Лагерь Жоффр — именуемый еще лагерем Ривезальт, — куда после долгих дней бессонного пути прибыли Али, Йема и трое их детей, полон призраков: призраки испанских республиканцев, бежавших от Франко, чтобы оказаться здесь за колючкой, призраки евреев и цыган, попавших в облавы правительства Виши в свободной зоне, призраки военнопленных разного происхождения, которых дизентерия и тиф скосили далеко от линии фронта. Со времени его создания, три десятка лет назад, это место заключения для тех, с кем не знают, что делать, официально ожидая решения властей, а неофициально — надеясь забыть о них, пока они сами не сгинут. Это место для людей, не имеющих Истории, ибо ни один народ из тех, что могли бы им ее дать, не хочет включить их в свою. Или же место для тех, кому История дает противоречивый статус, как это было с тысячами мужчин, женщин и детей, которых принимали там с лета 1962 года.
Алжир будет называть их крысами. Предателями. Псами. Террористами. Отступниками. Бандитами. Нечистыми. Франция не будет называть их никак, ну, или почти никак. Франция зашила себе рот, окружив их лагеря колючей проволокой. Быть может, так оно и лучше — никак их не называть. Ни одно из возможных имен не может их обозначить. Имена скользят по ним, не говоря о них ничего. Репатрианты? Страну, куда они прибыли, многие не видели в глаза — тогда как можно утверждать, что они вернулись на родину? И потом, это наименование не отличит их от черноногих — а те требуют, чтобы их отделили от смуглой, курчавой толпы. Французские мусульмане? Но нельзя отрицать, что среди них есть атеисты и даже христиане, и это ничего не говорит об их истории. Харки?.. Любопытно, что за ними осталось это имя. И странно думать, что слово, которое изначально означало движение (харки), здесь — застыло, да еще не на своем месте, и, кажется, навсегда.
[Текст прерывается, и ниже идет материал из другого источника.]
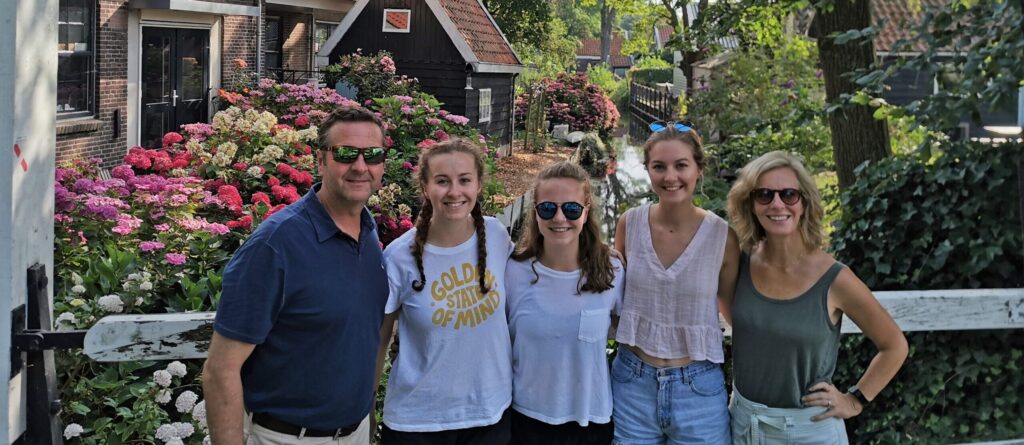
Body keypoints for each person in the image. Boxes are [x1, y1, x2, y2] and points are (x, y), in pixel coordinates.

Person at [203, 107, 390, 445]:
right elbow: (220, 371)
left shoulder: (369, 232)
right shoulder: (276, 245)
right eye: (346, 153)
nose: (360, 166)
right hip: (287, 437)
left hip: (355, 433)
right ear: (321, 160)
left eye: (372, 155)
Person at [724, 151, 908, 444]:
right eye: (763, 195)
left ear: (805, 202)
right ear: (750, 204)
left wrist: (855, 399)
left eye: (788, 194)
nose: (776, 204)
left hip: (809, 431)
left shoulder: (835, 278)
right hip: (745, 425)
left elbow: (894, 346)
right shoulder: (739, 262)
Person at [377, 138, 515, 444]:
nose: (454, 192)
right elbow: (379, 341)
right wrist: (365, 406)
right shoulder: (400, 256)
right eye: (442, 181)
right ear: (426, 188)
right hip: (417, 422)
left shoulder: (496, 236)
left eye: (464, 180)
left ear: (479, 185)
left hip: (489, 414)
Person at [611, 121, 740, 445]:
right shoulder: (630, 224)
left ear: (698, 169)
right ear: (648, 170)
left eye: (681, 165)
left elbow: (735, 312)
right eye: (659, 167)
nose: (670, 177)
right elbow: (614, 296)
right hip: (632, 384)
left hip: (698, 388)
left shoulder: (722, 237)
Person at [505, 162, 624, 445]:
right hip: (525, 420)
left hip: (590, 421)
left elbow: (626, 328)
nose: (559, 218)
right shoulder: (512, 271)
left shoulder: (613, 270)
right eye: (548, 208)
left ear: (586, 211)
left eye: (571, 209)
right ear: (535, 212)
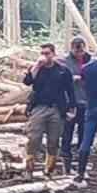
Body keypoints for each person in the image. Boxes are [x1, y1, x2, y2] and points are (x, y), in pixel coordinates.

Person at [22, 42, 76, 178]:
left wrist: (72, 108)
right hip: (39, 107)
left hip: (57, 109)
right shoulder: (36, 68)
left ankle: (49, 170)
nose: (44, 56)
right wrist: (36, 66)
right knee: (33, 138)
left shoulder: (63, 70)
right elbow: (27, 81)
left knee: (53, 140)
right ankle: (29, 169)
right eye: (42, 53)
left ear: (53, 54)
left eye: (47, 53)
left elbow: (70, 91)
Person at [74, 44, 97, 186]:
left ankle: (80, 174)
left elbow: (83, 84)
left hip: (92, 106)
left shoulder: (86, 68)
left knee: (86, 140)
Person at [59, 35, 92, 174]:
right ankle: (66, 164)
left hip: (87, 102)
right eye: (76, 50)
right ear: (72, 49)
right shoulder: (65, 62)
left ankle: (81, 163)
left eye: (81, 50)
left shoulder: (91, 61)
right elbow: (60, 81)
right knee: (67, 133)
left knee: (84, 134)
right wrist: (71, 79)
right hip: (70, 103)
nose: (79, 53)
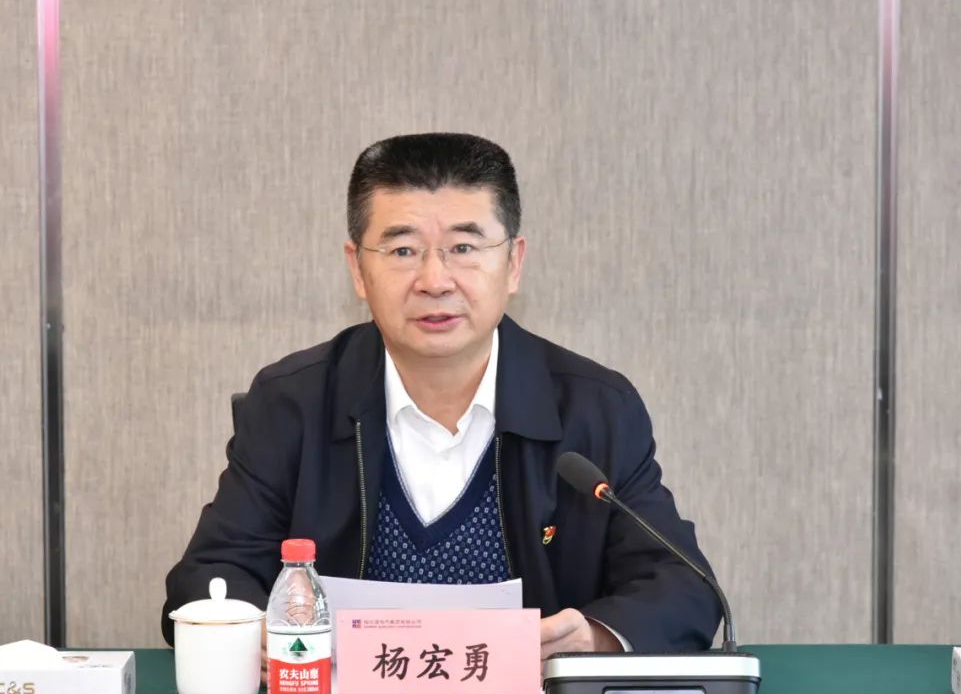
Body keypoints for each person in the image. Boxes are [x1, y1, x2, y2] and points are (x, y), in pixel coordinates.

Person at [162, 133, 721, 664]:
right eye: (403, 249)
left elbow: (682, 586)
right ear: (358, 268)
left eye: (463, 247)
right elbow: (210, 576)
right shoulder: (293, 403)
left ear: (514, 263)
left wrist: (594, 637)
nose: (434, 280)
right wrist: (257, 633)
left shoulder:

Собственно, харки, то есть военнослужащие местных формирований — связанные с армией чем-то вроде трудового договора, заключаемого на определенный срок, подлежащий продлению, как поймет позже Наима, — составляют лишь горстку среди тысяч, населяющих лагерь. Бок о бок с ними живут алжирцы, работавшие на САС (специализированные административные секции) и ГАС (городские административные секции), члены МГБ (мобильных групп безопасности) и бывших МГСП (мобильных групп сельской полиции), фамильярно именуемые Жан-Пьерами, участники ГСО (групп самообороны, которым французская армия доверила винтовки и гранаты для защиты их деревень) и «вспомогательные мусульмане» Французского государства (каиды, кади, амины и егеря), местные избранники, мелкие чиновники, профессиональные военные, ИВП (интернированные военнопленные, люди из ФНО, взятые в плен армией, — этих вынуждали участвовать в набегах под строгим наблюдением), знахари, учителя религиозных школ. А к этому мужскому батальону, и без того разношерстному, надо добавить все прибывшие с ними семьи — женщин, детей, стариков. И все они называются теперь одним словом — харки.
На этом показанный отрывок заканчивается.